= Aim of the task =
In the biography of Joseph Cirincione below, on what date did he retire as president of the Ploughshares Fund?

= Reading passage =
++++

Joseph Cirincione (/ˌsɪrɪnsiˈoʊni/, SIR-in-see-OWN-ee; born November 13, 1949) is a national security analyst and author. He served as the president of the Ploughshares Fund, a public grant-making foundation focused on nuclear nonproliferation and conflict resolution.

He has one son.

==Career==
Cirincione was appointed president of Ploughshares Fund on March 5, 2008. He retired from the position on July 1, 2020. He joined the Quincy Institute for Responsible Statecraft as a non-resident fellow in September 2020, and is an adjunct faculty member at Georgetown University's Walsh School of Foreign Service. He resigned from the Quincy Institute in August 2022 in protest of its dovish response to the 2022 Russian invasion of Ukraine, which he described as "a completely unjustified, unprovoked invasion of a sovereign state".

He is the author or editor of seven books, including Nuclear Nightmares: Securing the World Before It Is Too Late (Columbia University Press, 2013), Bomb Scare: The History and Future of Nuclear Weapons (Columbia University Press, 2007) and Deadly Arsenals: Nuclear, Biological and Chemical Threats (Carnegie Endowment, second edition 2006) and the co-author of Universal Compliance: A Strategy for Nuclear Security (Carnegie Endowment, 2005). Cirincione is also the author of over eight hundred articles and reports on defense and national security.

Cirincione has advocated for negotiations to end the diplomatic stalemate regarding the nuclear program of Iran. In 2009, he appeared on The Colbert Report. While at Ploughshares Fund, Cirincione was also the host of the nuclear security podcast, Press The Button.

Cirincione previously served as vice president for national security and international policy at the Center for American Progress in Washington, DC. For eight years, he was the director for non-proliferation at the Carnegie Endowment for International Peace, where he chaired and organized five annual Carnegie International Non-Proliferation Conferences. The 2005 conference included Cirincione's presentation, "A Brief History of the Atomic Age."

He worked for nine years in the U.S. House of Representatives, beginning in 1985 as a professional staff member of the Committee on Armed Services.

++++

= Extracted records =
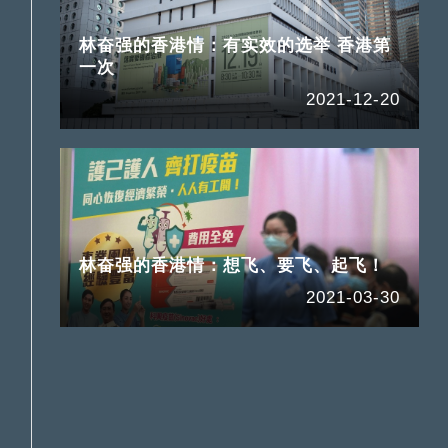
林奋强的香港情：有实效的选举 香港第
一次
2021-12-20
林奋强的香港情：想飞、要飞、起飞！
2021-03-30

++++

= Response area =
July 1, 2020